### 課題の目的
門司港とフォークの思い出を綴った本文を、一字一句違えずに最初から最後まで書き写してください。

### 本文
____________

昨日、リサイクルショップ(昔は古本屋だった。その頃は門司にはまだ貸し本屋があった。)で、なぎら健壱さんの「日本フォーク私的大全」を手にした。なつかしいフォークのミュージシャンが出てくる。巻末の日本フォーク年譜に当時の全国ライブハウスの一覧リストがあり、その中になつかしい下関の「TOMO」の店名があった。唐戸にあったライブハウスだ。店主が田代友也さんというミュージシャンで、中央の音楽界で活動していたが、なぜか唐戸が気にいって店を出してしまった。彼のミュージシャン仲間が中央から来店コンサートをしていた。フォークミュージックは80年はじめまで息が続いていた。今思えば、唐戸や門司港はその当時は港町といった風情が漂っていて今みたいに観光的な場所ではなかった。どちらかと言うと港湾地区にはあまり人は寄りつかない別世界だつた。港には船からの荷揚げの人たちが多く働いていた。僕は田舎の出なので、港町と言うとイコール都会と言うイメージがあって、休みの日になるとスケッチブックとカメラを持って桟橋で日長一日過ごすことが多かった。門司港の町にはギリシャやロシア、フィリピンの船員さん達が歩いていた。やはり門司港という町でも国際都市であり、当時、門司港の町には外国人の船乗りさん相手のバーがあった。和布刈(めかり)(今で言うノーフォーク広場にあるレストラン)にはノルウエー教会といってノルウエーの船乗りさんの社交場があった。門司港に寄港した時にこの教会で礼拝していた。その後フォークはポップスの流れになりニューミュージックにDNAが繋がっていったように思う。いわゆるメッセージソング的な四畳半フォークが本格的なミュージックとして質を変えていったような気がする。

____________

### 表示データ
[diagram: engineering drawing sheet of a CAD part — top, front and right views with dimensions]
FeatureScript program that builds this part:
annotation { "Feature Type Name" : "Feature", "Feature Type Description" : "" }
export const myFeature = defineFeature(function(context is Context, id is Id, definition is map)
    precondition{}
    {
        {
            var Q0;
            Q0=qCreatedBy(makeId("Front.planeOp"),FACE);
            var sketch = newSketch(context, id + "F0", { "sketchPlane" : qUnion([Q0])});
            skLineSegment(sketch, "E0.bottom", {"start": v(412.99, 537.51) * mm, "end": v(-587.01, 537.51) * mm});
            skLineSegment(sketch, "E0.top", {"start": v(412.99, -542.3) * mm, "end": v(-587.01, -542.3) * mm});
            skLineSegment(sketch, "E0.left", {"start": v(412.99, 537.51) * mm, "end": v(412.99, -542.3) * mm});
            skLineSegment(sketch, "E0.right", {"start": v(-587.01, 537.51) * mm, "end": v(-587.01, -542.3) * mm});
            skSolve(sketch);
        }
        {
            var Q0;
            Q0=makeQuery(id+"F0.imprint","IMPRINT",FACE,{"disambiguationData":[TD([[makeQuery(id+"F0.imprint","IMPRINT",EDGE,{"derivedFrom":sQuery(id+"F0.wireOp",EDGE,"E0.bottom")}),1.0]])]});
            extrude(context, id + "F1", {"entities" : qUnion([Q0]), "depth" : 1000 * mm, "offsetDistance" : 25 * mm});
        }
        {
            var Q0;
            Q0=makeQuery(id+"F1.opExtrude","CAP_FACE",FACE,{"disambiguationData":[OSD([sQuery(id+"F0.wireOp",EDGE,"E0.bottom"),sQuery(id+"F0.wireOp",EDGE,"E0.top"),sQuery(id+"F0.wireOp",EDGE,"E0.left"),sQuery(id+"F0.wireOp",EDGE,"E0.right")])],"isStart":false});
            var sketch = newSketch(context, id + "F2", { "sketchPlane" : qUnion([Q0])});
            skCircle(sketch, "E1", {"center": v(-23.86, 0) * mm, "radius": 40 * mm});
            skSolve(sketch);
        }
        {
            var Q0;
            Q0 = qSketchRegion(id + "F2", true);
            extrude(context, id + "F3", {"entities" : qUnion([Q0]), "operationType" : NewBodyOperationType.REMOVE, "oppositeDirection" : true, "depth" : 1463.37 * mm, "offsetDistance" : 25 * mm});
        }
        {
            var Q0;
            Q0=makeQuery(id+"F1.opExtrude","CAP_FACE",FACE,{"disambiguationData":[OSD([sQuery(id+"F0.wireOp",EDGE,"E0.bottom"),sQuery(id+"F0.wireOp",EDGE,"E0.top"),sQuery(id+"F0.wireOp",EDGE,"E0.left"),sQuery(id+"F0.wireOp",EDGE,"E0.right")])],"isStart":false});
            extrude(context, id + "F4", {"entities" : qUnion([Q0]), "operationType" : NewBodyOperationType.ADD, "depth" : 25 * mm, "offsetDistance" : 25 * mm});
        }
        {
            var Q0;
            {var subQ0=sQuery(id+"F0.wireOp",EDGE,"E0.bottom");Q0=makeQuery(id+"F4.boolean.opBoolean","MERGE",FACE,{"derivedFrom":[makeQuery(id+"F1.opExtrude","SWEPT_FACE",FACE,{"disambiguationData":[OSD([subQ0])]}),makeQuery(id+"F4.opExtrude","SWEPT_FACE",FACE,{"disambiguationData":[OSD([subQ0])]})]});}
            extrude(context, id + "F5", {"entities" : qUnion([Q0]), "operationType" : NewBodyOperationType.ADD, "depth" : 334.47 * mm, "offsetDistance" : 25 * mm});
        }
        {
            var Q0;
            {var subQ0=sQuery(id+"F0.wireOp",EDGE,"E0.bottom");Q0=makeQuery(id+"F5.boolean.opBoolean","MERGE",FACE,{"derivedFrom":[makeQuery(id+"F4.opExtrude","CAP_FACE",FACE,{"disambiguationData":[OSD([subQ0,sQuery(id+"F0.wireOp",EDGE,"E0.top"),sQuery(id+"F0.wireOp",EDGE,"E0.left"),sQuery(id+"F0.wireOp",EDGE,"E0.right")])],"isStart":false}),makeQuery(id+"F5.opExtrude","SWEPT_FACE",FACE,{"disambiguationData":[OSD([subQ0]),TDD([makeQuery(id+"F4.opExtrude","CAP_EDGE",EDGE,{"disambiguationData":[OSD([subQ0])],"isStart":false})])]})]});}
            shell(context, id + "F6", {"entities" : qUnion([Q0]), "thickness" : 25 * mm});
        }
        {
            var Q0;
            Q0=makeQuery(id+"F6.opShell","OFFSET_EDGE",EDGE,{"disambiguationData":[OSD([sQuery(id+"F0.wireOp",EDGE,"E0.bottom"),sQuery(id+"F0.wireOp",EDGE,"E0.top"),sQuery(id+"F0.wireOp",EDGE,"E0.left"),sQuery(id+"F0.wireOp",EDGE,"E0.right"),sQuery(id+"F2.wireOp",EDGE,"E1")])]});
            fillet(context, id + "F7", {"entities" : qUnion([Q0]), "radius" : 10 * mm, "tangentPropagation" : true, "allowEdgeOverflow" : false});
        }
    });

____________

### 出力結果
昨日、リサイクルショップ(昔は古本屋だった。その頃は門司にはまだ貸し本屋があった。)で、なぎら健壱さんの「日本フォーク私的大全」を手にした。なつかしいフォークのミュージシャンが出てくる。巻末の日本フォーク年譜に当時の全国ライブハウスの一覧リストがあり、その中になつかしい下関の「TOMO」の店名があった。唐戸にあったライブハウスだ。店主が田代友也さんというミュージシャンで、中央の音楽界で活動していたが、なぜか唐戸が気にいって店を出してしまった。彼のミュージシャン仲間が中央から来店コンサートをしていた。フォークミュージックは80年はじめまで息が続いていた。今思えば、唐戸や門司港はその当時は港町といった風情が漂っていて今みたいに観光的な場所ではなかった。どちらかと言うと港湾地区にはあまり人は寄りつかない別世界だつた。港には船からの荷揚げの人たちが多く働いていた。僕は田舎の出なので、港町と言うとイコール都会と言うイメージがあって、休みの日になるとスケッチブックとカメラを持って桟橋で日長一日過ごすことが多かった。門司港の町にはギリシャやロシア、フィリピンの船員さん達が歩いていた。やはり門司港という町でも国際都市であり、当時、門司港の町には外国人の船乗りさん相手のバーがあった。和布刈(めかり)(今で言うノーフォーク広場にあるレストラン)にはノルウエー教会といってノルウエーの船乗りさんの社交場があった。門司港に寄港した時にこの教会で礼拝していた。その後フォークはポップスの流れになりニューミュージックにDNAが繋がっていったように思う。いわゆるメッセージソング的な四畳半フォークが本格的なミュージックとして質を変えていったような気がする。